/ml_for_econometricians

Slides and demo script for a talk for IMF econometricians on machine learning

Primary LanguageTeX

Common techniques across econometrics and ML

This repository holds the slides and scripts for a talk I (BK) gave at the IMF as part of an ML symposium in November 2017. Here's the abstract for the talk:

Characterizing ML methods as a quantum leap from traditional statistical methods sells
textbooks and software, but there is a smooth transition between the various methods. This
workshop begins with a discussion of the commonalities across all models and universal
techniques available for validation. We then apply these techniques to models of
international remittances across the spectrum from regressions to neural networks.

The examples use various measures to fit models to remittance data. I put these models together for this talk, so the process for downloading the data and fitting the models are in this repository as well.

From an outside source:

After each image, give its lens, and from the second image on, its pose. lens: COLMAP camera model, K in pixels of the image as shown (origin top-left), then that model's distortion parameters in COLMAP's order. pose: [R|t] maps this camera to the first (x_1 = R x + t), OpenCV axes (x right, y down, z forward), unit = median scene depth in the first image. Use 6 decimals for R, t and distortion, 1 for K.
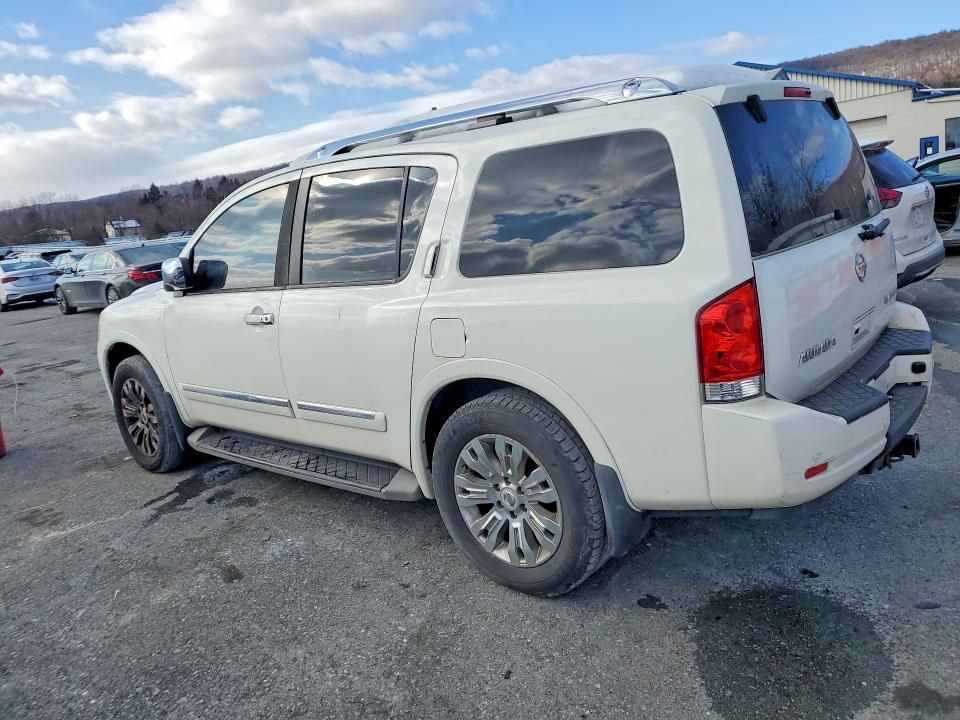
lens RADIAL K [[790.4, 0, 455.6], [0, 790.4, 359.0], [0, 0, 1]] dist [-0.001037, -0.001083]
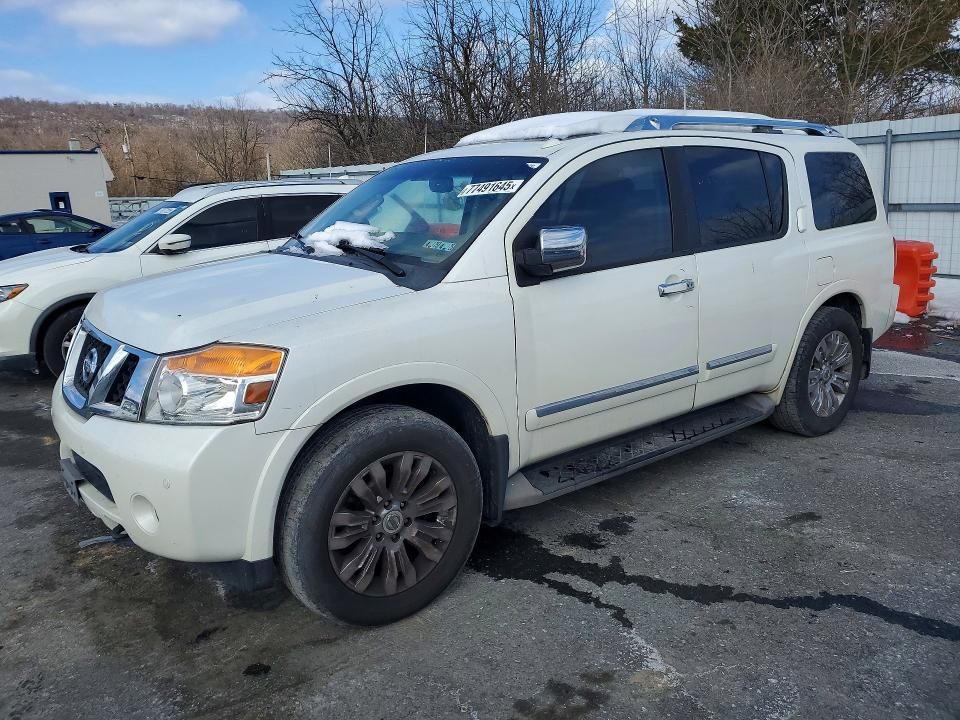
lens RADIAL K [[790.4, 0, 455.6], [0, 790.4, 359.0], [0, 0, 1]] dist [-0.001037, -0.001083]
pose [[0.176852, -0.125977, 0.976142, -1.066182], [0.224957, 0.970696, 0.084518, -0.097200], [-0.958185, 0.204643, 0.200009, 0.931964]]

If you'd like to collaborate on formalizing and extending the analysis, please contact me.

The slide carousel

The main directory holds the sequence of slides for the talk, many of which are linked to some point in the demo script. A PDF version is included in this repository along with the elements needed to build the PDF. Those elements are written for XeTeX (a unicode-friendly version of LaTeX, which should install via your package manager). If you are on a POSX-compatible system, run make in the home directory to rebuild.

The data and analysis

If you run make in the modelfits directory, the scripts will run to download the data and generate the data set for the demo. You'll need Pandas for Python, curl, unzip, sqlite3, and Apophenia, which you may be able to apt-get into your system. If you don't want to use Apophenia, replace the apop_text_to_db commands with your preferred CSV-to-SQLite readin script.

The script will spend the bulk of its time in the data download and read-in of those data sets. If that completed but the database building failed, comment out the download_and_read line toward the bottom of the script to not repeat the downloads.

The Python 3 script, also in the modelfits directory, is named go.py. You can get the package dependencies, primarily scipy and sklearn, from the imports at the head of the script.

Watch this space!

I've been asked to give the talk at IMF again on 14 Feb 2018, and I'll be making revisions based on the feedback from the first talk (notably, more on causality), and to clean up the code posted here.